The Birth of the Book

codex is just the Roman name for a book, made of pages, and usually bound on the left. Its predecessor was the scroll or book roll, which was unrolled as you read. The codex is manifestly superior: one can hold many volumes (from the Latin for book roll, volumen); codices have a built-in cover for protection; and pages that can be numbered for reference, from which arose a cornucopia of tables of contents and indices.

The codex didn't catch on until surprisingly late in the ancient world. The early Christians, however, took to the codex with singular enthusiasm. Wider adoption of this form seems to have corresponded to Christianity's spread. In the 4th century, no less a figure than St Augustine illustrates the difference between a codex and a roll – and the nagging ‘Christianity' of the codex.

Not yet baptised, in his garden where he had been reading, Augustine tells us he heard a child's voice chant: ‘Tolle Lege!' (‘Take up and read'). So he grabbed his book and flipped to a random page. His eyes lit upon a passage in Paul's ‘Letters to the Romans'. The words he found were the key to his conversion. The book couldn't have been a roll: it was a codex of the Gospels.
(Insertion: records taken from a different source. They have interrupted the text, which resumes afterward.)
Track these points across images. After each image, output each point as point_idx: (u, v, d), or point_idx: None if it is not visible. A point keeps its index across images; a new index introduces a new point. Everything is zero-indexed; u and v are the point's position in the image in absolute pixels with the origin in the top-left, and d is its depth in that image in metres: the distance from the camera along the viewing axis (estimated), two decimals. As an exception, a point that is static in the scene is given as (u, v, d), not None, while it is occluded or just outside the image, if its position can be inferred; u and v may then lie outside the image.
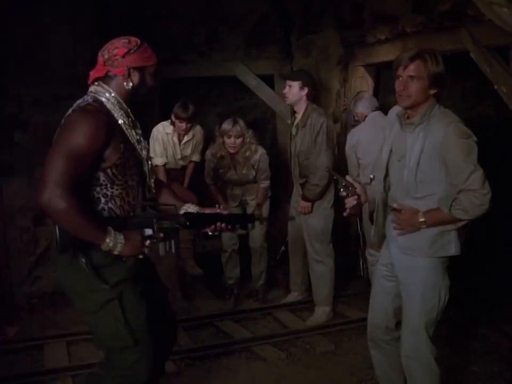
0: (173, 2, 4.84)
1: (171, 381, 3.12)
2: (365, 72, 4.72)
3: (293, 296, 4.36)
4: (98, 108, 1.99)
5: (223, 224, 2.20)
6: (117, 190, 2.03)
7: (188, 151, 4.62)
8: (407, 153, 2.30)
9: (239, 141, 4.08)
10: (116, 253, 1.96)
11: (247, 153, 4.14)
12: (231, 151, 4.11)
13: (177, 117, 4.35)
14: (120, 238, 1.96)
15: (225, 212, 2.23)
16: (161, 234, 2.05)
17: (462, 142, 2.17)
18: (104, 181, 2.01)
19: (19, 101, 4.10)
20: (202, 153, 4.63)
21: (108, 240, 1.93)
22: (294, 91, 3.87)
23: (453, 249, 2.29)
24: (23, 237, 4.16)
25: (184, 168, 4.70)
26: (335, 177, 2.44)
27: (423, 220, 2.25)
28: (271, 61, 5.20)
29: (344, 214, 2.45)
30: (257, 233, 4.39)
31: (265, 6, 5.05)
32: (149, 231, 2.01)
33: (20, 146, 4.07)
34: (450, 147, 2.18)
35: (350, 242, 4.82)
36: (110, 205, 2.03)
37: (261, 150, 4.23)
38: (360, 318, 3.97)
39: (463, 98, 5.28)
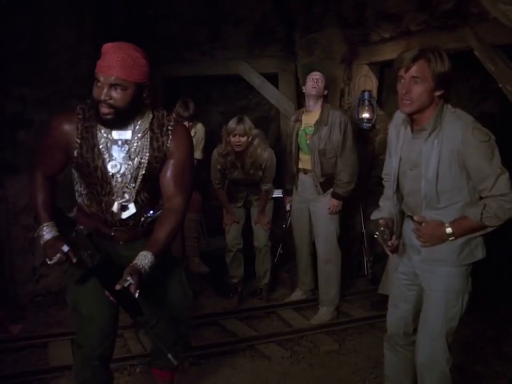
0: (174, 1, 4.83)
1: (175, 379, 3.12)
2: (369, 71, 4.71)
3: (297, 295, 4.36)
4: (77, 111, 2.06)
5: (112, 298, 1.94)
6: (84, 189, 2.17)
7: (190, 149, 4.61)
8: (422, 162, 2.13)
9: (244, 139, 4.04)
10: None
11: (258, 151, 4.10)
12: (237, 149, 4.07)
13: (178, 116, 4.34)
14: (47, 235, 2.12)
15: (133, 288, 1.91)
16: (74, 260, 2.03)
17: (483, 146, 2.03)
18: (76, 177, 2.20)
19: (22, 100, 4.10)
20: (205, 151, 4.62)
21: (40, 226, 2.14)
22: (323, 85, 3.95)
23: (480, 253, 2.19)
24: (27, 236, 4.16)
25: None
26: (375, 236, 2.29)
27: (450, 231, 2.11)
28: (274, 60, 5.18)
29: (390, 255, 2.36)
30: (261, 232, 4.40)
31: (267, 5, 5.03)
32: (66, 248, 2.05)
33: (23, 145, 4.07)
34: (471, 153, 2.03)
35: (354, 241, 4.81)
36: (80, 200, 2.22)
37: (269, 150, 4.21)
38: (364, 317, 3.99)
39: (467, 97, 5.26)
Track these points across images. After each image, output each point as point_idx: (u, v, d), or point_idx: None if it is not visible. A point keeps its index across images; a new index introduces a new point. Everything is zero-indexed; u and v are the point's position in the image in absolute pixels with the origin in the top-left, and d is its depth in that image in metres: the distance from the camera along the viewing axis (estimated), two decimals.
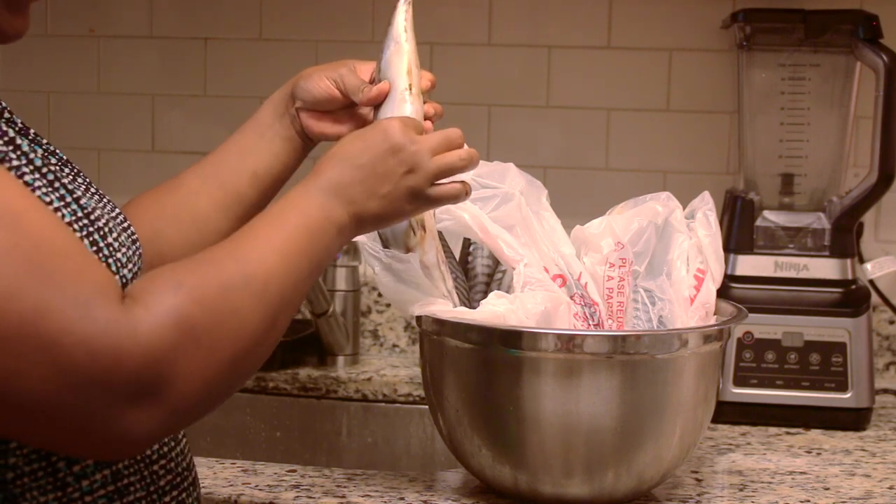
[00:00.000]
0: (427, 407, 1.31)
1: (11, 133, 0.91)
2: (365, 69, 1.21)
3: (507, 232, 1.23)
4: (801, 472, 1.38)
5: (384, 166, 1.07)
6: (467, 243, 1.33)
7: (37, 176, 0.90)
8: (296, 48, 1.95)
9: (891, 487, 1.33)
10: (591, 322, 1.23)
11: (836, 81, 1.66)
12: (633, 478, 1.21)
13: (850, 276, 1.62)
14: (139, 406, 0.83)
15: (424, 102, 1.18)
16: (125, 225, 1.01)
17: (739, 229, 1.65)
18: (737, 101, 1.72)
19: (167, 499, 1.00)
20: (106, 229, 0.95)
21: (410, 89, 1.16)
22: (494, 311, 1.18)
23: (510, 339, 1.17)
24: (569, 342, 1.15)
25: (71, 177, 0.98)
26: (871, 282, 1.73)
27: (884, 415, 1.64)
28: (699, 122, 1.88)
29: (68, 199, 0.92)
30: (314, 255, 1.00)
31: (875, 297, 1.71)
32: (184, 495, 1.02)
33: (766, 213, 1.65)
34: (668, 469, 1.23)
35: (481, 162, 1.26)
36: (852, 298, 1.61)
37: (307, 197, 1.03)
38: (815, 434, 1.55)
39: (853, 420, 1.57)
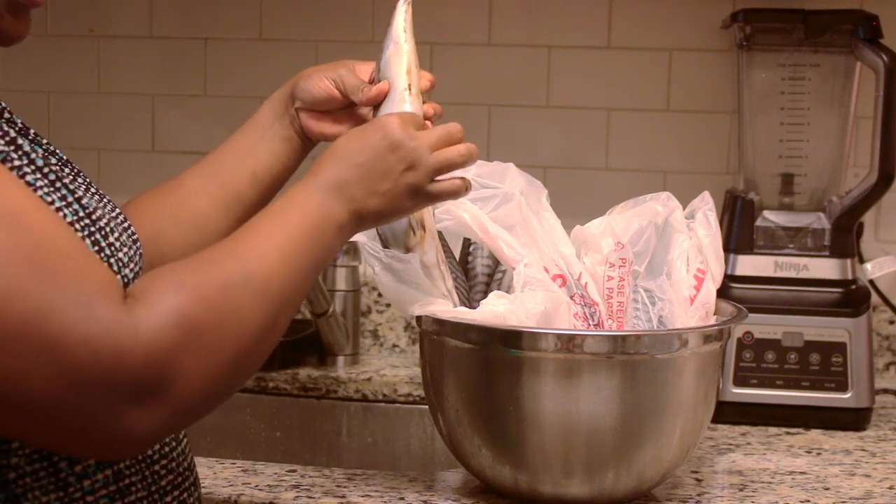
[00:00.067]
0: (427, 407, 1.31)
1: (13, 133, 0.91)
2: (364, 69, 1.21)
3: (507, 232, 1.23)
4: (801, 472, 1.38)
5: (383, 163, 1.07)
6: (467, 243, 1.33)
7: (38, 176, 0.90)
8: (296, 48, 1.95)
9: (891, 487, 1.33)
10: (591, 322, 1.23)
11: (836, 81, 1.66)
12: (633, 478, 1.21)
13: (850, 276, 1.62)
14: (141, 406, 0.84)
15: (424, 102, 1.18)
16: (126, 225, 1.01)
17: (739, 229, 1.65)
18: (737, 101, 1.72)
19: (168, 499, 1.00)
20: (107, 229, 0.95)
21: (410, 89, 1.16)
22: (494, 311, 1.18)
23: (510, 339, 1.17)
24: (569, 342, 1.15)
25: (71, 177, 0.98)
26: (871, 282, 1.73)
27: (884, 415, 1.64)
28: (699, 122, 1.88)
29: (70, 198, 0.92)
30: (315, 253, 1.00)
31: (875, 297, 1.71)
32: (185, 495, 1.02)
33: (766, 213, 1.65)
34: (668, 469, 1.23)
35: (481, 162, 1.26)
36: (852, 298, 1.61)
37: (307, 195, 1.03)
38: (815, 434, 1.55)
39: (853, 420, 1.57)
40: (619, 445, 1.18)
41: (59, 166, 0.97)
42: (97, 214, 0.94)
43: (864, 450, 1.48)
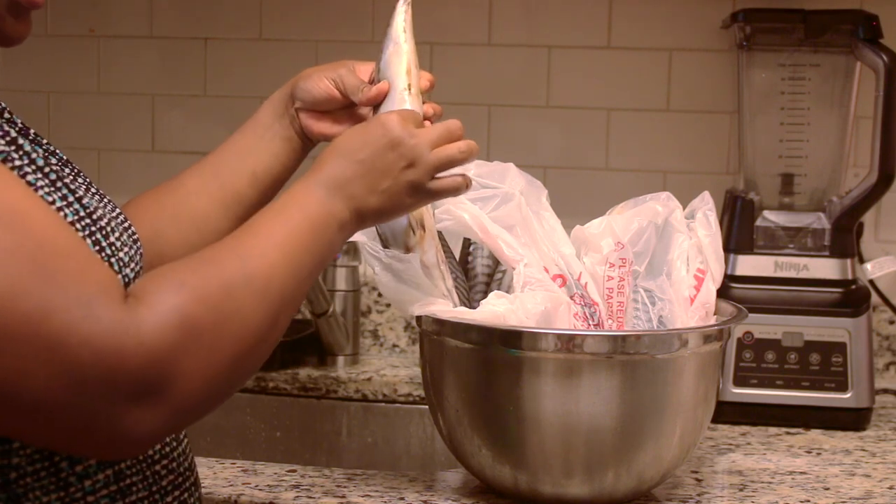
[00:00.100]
0: (427, 407, 1.31)
1: (13, 133, 0.91)
2: (364, 69, 1.21)
3: (507, 232, 1.23)
4: (801, 472, 1.38)
5: (384, 161, 1.07)
6: (467, 243, 1.33)
7: (39, 175, 0.90)
8: (296, 48, 1.95)
9: (891, 487, 1.33)
10: (591, 322, 1.23)
11: (836, 81, 1.66)
12: (633, 478, 1.21)
13: (850, 276, 1.62)
14: (142, 405, 0.84)
15: (423, 102, 1.18)
16: (126, 225, 1.01)
17: (739, 229, 1.65)
18: (737, 101, 1.72)
19: (169, 499, 1.00)
20: (108, 229, 0.95)
21: (409, 89, 1.16)
22: (494, 311, 1.18)
23: (510, 339, 1.17)
24: (569, 342, 1.15)
25: (72, 177, 0.98)
26: (871, 282, 1.73)
27: (884, 415, 1.64)
28: (699, 122, 1.88)
29: (70, 198, 0.92)
30: (316, 251, 1.00)
31: (875, 297, 1.71)
32: (186, 495, 1.03)
33: (766, 213, 1.65)
34: (668, 469, 1.23)
35: (481, 162, 1.26)
36: (852, 298, 1.61)
37: (308, 193, 1.03)
38: (815, 434, 1.55)
39: (853, 420, 1.57)
40: (619, 445, 1.18)
41: (60, 166, 0.97)
42: (98, 214, 0.95)
43: (864, 450, 1.48)
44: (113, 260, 0.93)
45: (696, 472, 1.37)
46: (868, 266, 1.66)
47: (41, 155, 0.93)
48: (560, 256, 1.26)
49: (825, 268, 1.62)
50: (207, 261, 0.92)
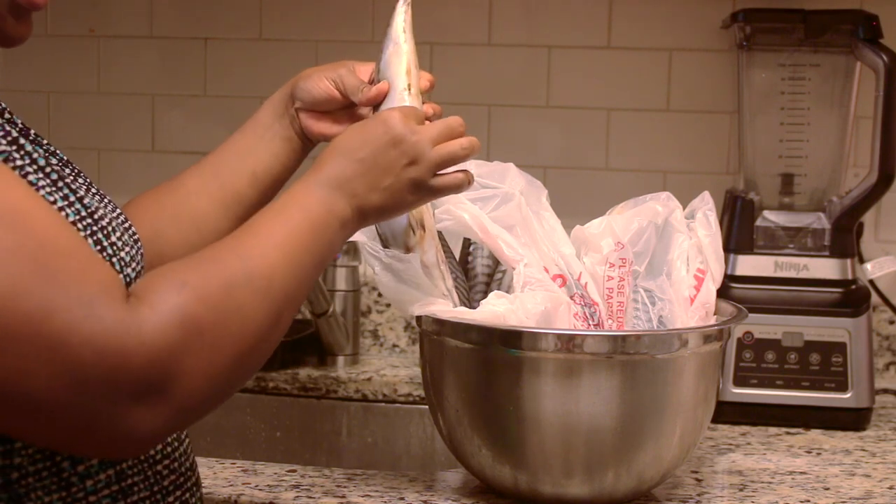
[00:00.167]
0: (427, 407, 1.31)
1: (14, 133, 0.91)
2: (364, 70, 1.21)
3: (507, 232, 1.23)
4: (801, 472, 1.38)
5: (385, 158, 1.06)
6: (467, 243, 1.33)
7: (40, 175, 0.91)
8: (296, 48, 1.95)
9: (891, 487, 1.33)
10: (591, 322, 1.23)
11: (836, 81, 1.66)
12: (633, 478, 1.21)
13: (850, 276, 1.62)
14: (144, 404, 0.84)
15: (423, 103, 1.18)
16: (127, 225, 1.01)
17: (739, 229, 1.65)
18: (737, 101, 1.72)
19: (171, 499, 1.00)
20: (109, 228, 0.95)
21: (409, 89, 1.16)
22: (494, 311, 1.18)
23: (510, 339, 1.17)
24: (569, 342, 1.15)
25: (72, 177, 0.98)
26: (871, 282, 1.73)
27: (884, 415, 1.64)
28: (699, 122, 1.88)
29: (72, 198, 0.92)
30: (317, 249, 1.00)
31: (875, 297, 1.71)
32: (187, 495, 1.03)
33: (766, 213, 1.65)
34: (668, 469, 1.23)
35: (481, 162, 1.26)
36: (852, 298, 1.61)
37: (309, 192, 1.03)
38: (815, 434, 1.55)
39: (853, 420, 1.57)
40: (619, 445, 1.18)
41: (60, 167, 0.97)
42: (99, 214, 0.95)
43: (864, 450, 1.48)
44: (114, 260, 0.93)
45: (696, 472, 1.37)
46: (868, 266, 1.66)
47: (42, 155, 0.93)
48: (560, 256, 1.26)
49: (825, 268, 1.62)
50: (208, 260, 0.93)
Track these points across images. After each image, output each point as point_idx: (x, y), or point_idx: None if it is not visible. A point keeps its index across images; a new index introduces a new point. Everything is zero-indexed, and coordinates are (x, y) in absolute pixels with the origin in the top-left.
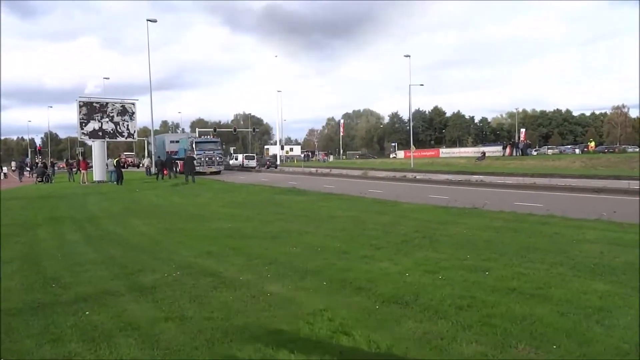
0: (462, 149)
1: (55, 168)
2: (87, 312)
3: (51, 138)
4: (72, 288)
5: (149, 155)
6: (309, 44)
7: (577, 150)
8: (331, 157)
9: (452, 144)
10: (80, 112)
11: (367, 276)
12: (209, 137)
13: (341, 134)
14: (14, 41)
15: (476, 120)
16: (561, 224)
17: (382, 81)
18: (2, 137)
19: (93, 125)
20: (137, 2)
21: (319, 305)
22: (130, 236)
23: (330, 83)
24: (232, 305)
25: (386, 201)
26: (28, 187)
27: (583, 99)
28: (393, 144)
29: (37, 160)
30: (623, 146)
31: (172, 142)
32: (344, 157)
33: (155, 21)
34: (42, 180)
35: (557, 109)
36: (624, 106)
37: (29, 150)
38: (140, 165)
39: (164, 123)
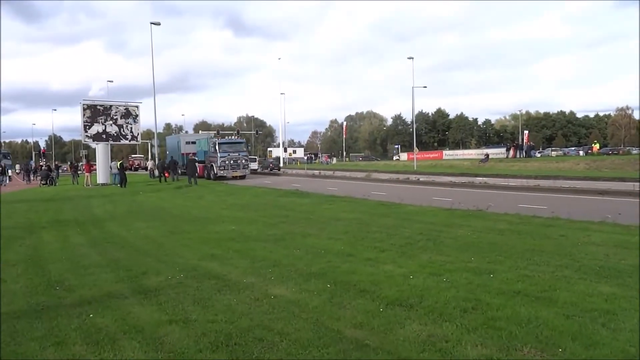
0: (466, 151)
1: (60, 171)
2: (91, 315)
3: (55, 141)
4: (76, 291)
5: (153, 158)
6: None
7: (581, 152)
8: (334, 159)
9: (456, 146)
10: (84, 115)
11: (372, 279)
12: (233, 137)
13: (344, 136)
14: (19, 45)
15: (479, 122)
16: (566, 226)
17: (385, 83)
18: (7, 140)
19: (97, 128)
20: (142, 5)
21: (324, 307)
22: (134, 239)
23: (334, 85)
24: (236, 308)
25: (390, 203)
26: (32, 189)
27: (587, 100)
28: (396, 146)
29: (40, 163)
30: (627, 148)
31: (187, 143)
32: (347, 159)
33: (159, 24)
34: (46, 183)
35: (561, 111)
36: (628, 108)
37: (33, 153)
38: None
39: (167, 125)
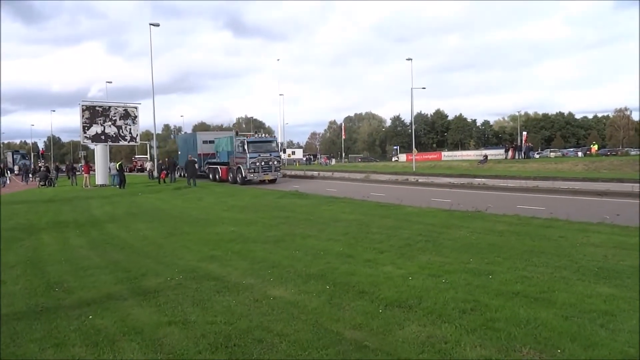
0: (465, 152)
1: (58, 173)
2: (90, 317)
3: (54, 142)
4: (76, 292)
5: (152, 159)
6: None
7: (579, 153)
8: (333, 160)
9: (454, 147)
10: (83, 116)
11: (371, 280)
12: (264, 135)
13: (343, 137)
14: (19, 46)
15: (478, 124)
16: (565, 227)
17: (385, 84)
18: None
19: (96, 129)
20: (142, 6)
21: (324, 308)
22: (133, 240)
23: (334, 86)
24: (235, 309)
25: (389, 205)
26: (31, 191)
27: (585, 102)
28: (395, 147)
29: (39, 164)
30: (626, 149)
31: (205, 142)
32: (346, 160)
33: (158, 25)
34: (45, 184)
35: (560, 112)
36: (626, 109)
37: (32, 154)
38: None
39: (166, 127)
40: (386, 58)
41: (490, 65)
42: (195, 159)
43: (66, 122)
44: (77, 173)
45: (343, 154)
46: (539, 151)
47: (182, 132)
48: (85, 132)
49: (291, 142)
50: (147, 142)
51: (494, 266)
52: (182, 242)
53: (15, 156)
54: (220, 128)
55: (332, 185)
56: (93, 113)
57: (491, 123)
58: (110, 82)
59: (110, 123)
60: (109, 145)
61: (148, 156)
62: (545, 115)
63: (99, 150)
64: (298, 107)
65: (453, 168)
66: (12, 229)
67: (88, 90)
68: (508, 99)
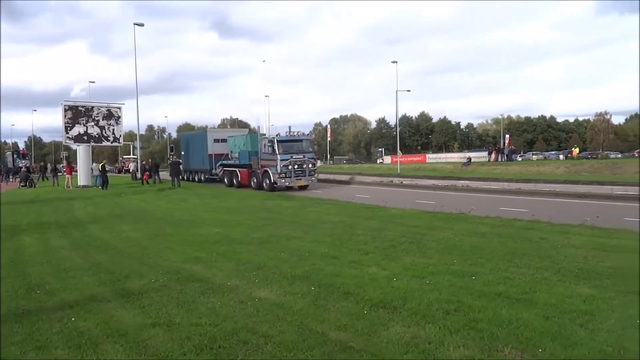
0: (449, 155)
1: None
2: (73, 319)
3: (35, 142)
4: (58, 294)
5: (135, 160)
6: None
7: (561, 156)
8: (319, 161)
9: (439, 149)
10: (65, 116)
11: (356, 281)
12: (296, 133)
13: (328, 138)
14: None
15: (462, 126)
16: (546, 229)
17: (371, 87)
18: None
19: (78, 129)
20: (127, 6)
21: (309, 310)
22: (116, 242)
23: (320, 88)
24: (220, 311)
25: (374, 206)
26: (12, 191)
27: (568, 105)
28: (380, 149)
29: (20, 165)
30: (606, 152)
31: (217, 141)
32: (331, 162)
33: (142, 25)
34: (25, 185)
35: (542, 116)
36: (606, 113)
37: (12, 154)
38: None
39: (150, 127)
40: (372, 60)
41: (475, 69)
42: (180, 160)
43: (48, 122)
44: (59, 174)
45: (328, 156)
46: (522, 154)
47: (167, 134)
48: (67, 133)
49: None
50: (130, 142)
51: (477, 267)
52: (166, 243)
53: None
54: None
55: (317, 186)
56: (76, 113)
57: (475, 126)
58: (94, 82)
59: (93, 123)
60: (92, 146)
61: (137, 156)
62: (528, 119)
63: (82, 151)
64: (284, 108)
65: (437, 170)
66: None
67: (71, 90)
68: (492, 102)
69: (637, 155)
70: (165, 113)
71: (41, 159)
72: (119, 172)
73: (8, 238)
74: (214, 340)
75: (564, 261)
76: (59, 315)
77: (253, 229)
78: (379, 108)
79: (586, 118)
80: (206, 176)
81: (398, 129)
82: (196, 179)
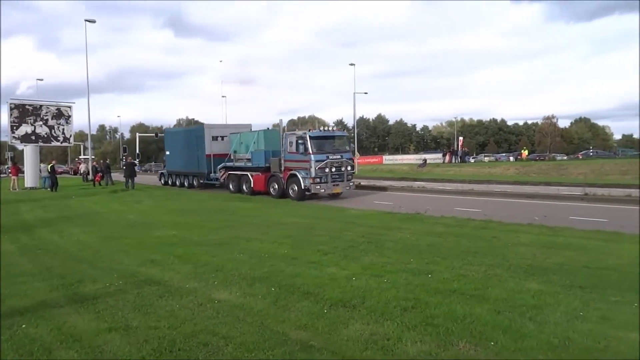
0: (405, 156)
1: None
2: (23, 326)
3: None
4: (6, 301)
5: (86, 161)
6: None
7: (511, 158)
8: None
9: (395, 151)
10: (11, 114)
11: (316, 281)
12: (331, 128)
13: None
14: None
15: (418, 129)
16: (498, 228)
17: (329, 88)
18: None
19: (25, 128)
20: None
21: (269, 310)
22: (68, 245)
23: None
24: (179, 314)
25: (332, 207)
26: None
27: (517, 109)
28: None
29: None
30: (552, 154)
31: (216, 138)
32: None
33: (94, 22)
34: None
35: (493, 119)
36: (553, 116)
37: None
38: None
39: (102, 127)
40: (330, 62)
41: (430, 73)
42: (135, 162)
43: None
44: (3, 175)
45: None
46: (474, 156)
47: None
48: (13, 132)
49: None
50: (81, 143)
51: (433, 266)
52: (120, 246)
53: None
54: (159, 130)
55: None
56: (23, 112)
57: (430, 128)
58: (42, 80)
59: (41, 122)
60: (40, 146)
61: (89, 157)
62: (480, 122)
63: (29, 151)
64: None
65: (394, 171)
66: None
67: (17, 87)
68: (446, 105)
69: (580, 157)
70: (118, 112)
71: None
72: (75, 173)
73: None
74: (173, 343)
75: (514, 258)
76: (9, 323)
77: (211, 230)
78: (336, 110)
79: (534, 121)
80: (201, 181)
81: (356, 131)
82: (186, 184)
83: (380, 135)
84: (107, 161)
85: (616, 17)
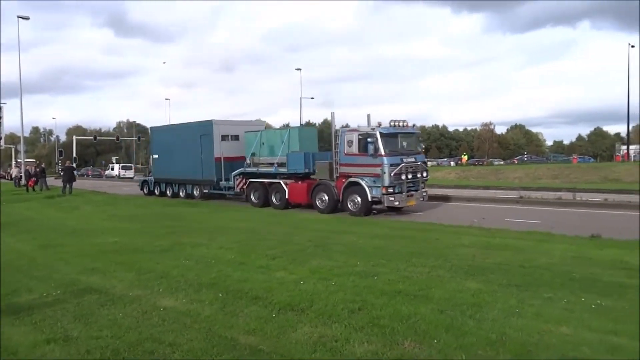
0: None
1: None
2: None
3: None
4: None
5: (18, 165)
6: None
7: (452, 163)
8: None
9: None
10: None
11: (264, 286)
12: (402, 124)
13: None
14: None
15: None
16: (441, 230)
17: (276, 93)
18: None
19: None
20: None
21: (217, 316)
22: None
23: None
24: (122, 323)
25: (280, 212)
26: None
27: (458, 116)
28: None
29: None
30: (490, 159)
31: (226, 138)
32: None
33: (27, 18)
34: None
35: (435, 125)
36: (491, 123)
37: None
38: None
39: (35, 129)
40: (276, 66)
41: (374, 79)
42: (74, 165)
43: None
44: None
45: None
46: None
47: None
48: None
49: None
50: (12, 146)
51: (379, 268)
52: (58, 254)
53: None
54: (98, 132)
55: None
56: None
57: None
58: None
59: None
60: None
61: (22, 161)
62: (422, 128)
63: None
64: (186, 112)
65: None
66: None
67: None
68: (390, 110)
69: (516, 162)
70: (53, 114)
71: None
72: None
73: None
74: (117, 352)
75: (455, 259)
76: None
77: (155, 237)
78: (283, 114)
79: (474, 128)
80: (205, 190)
81: None
82: (182, 194)
83: (327, 141)
84: (42, 165)
85: (549, 29)
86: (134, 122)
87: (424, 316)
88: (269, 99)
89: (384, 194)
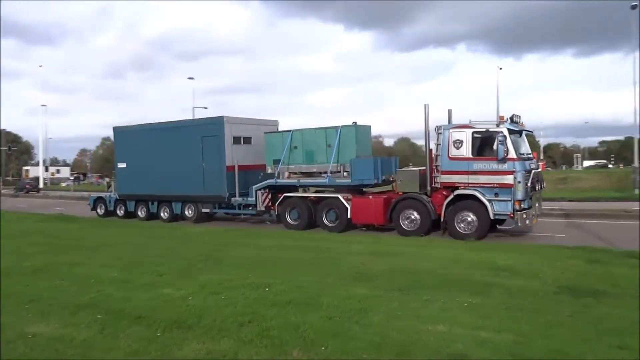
0: None
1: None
2: None
3: None
4: None
5: None
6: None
7: None
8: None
9: None
10: None
11: (149, 304)
12: (519, 121)
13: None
14: None
15: None
16: (332, 239)
17: (166, 101)
18: None
19: None
20: None
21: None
22: None
23: (109, 100)
24: None
25: (169, 225)
26: None
27: None
28: None
29: None
30: None
31: (239, 141)
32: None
33: None
34: None
35: None
36: (380, 136)
37: None
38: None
39: None
40: (168, 74)
41: (266, 91)
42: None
43: None
44: None
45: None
46: None
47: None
48: None
49: (55, 159)
50: None
51: (271, 279)
52: None
53: None
54: None
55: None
56: None
57: None
58: None
59: None
60: None
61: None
62: None
63: None
64: (65, 120)
65: None
66: None
67: None
68: (282, 123)
69: None
70: None
71: None
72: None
73: None
74: None
75: (345, 267)
76: None
77: (23, 257)
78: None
79: None
80: (206, 210)
81: None
82: (164, 214)
83: None
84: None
85: (431, 49)
86: (4, 129)
87: (313, 324)
88: (161, 108)
89: (516, 210)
But many of his other, often non-Christian books, were rolls.

Virtually all ancient Christian texts were codices, and with each new scrap pulled from the Egyptian sands, this has been confirmed, rare exceptions ‘proving the rule'. Historians have concluded that, while Christians probably didn't invent the codex, their scribes had gifted the general use of it to the Roman world and, in so doing, passed it, and much of what survives of Classical literature, on to us. But an inability to explain the exact origin and nature of this ‘Christian codex' clouds every investigation, and for good reason: this conclusion is wrong. While nearly every early Christian text is a codex, not every early codex is Christian.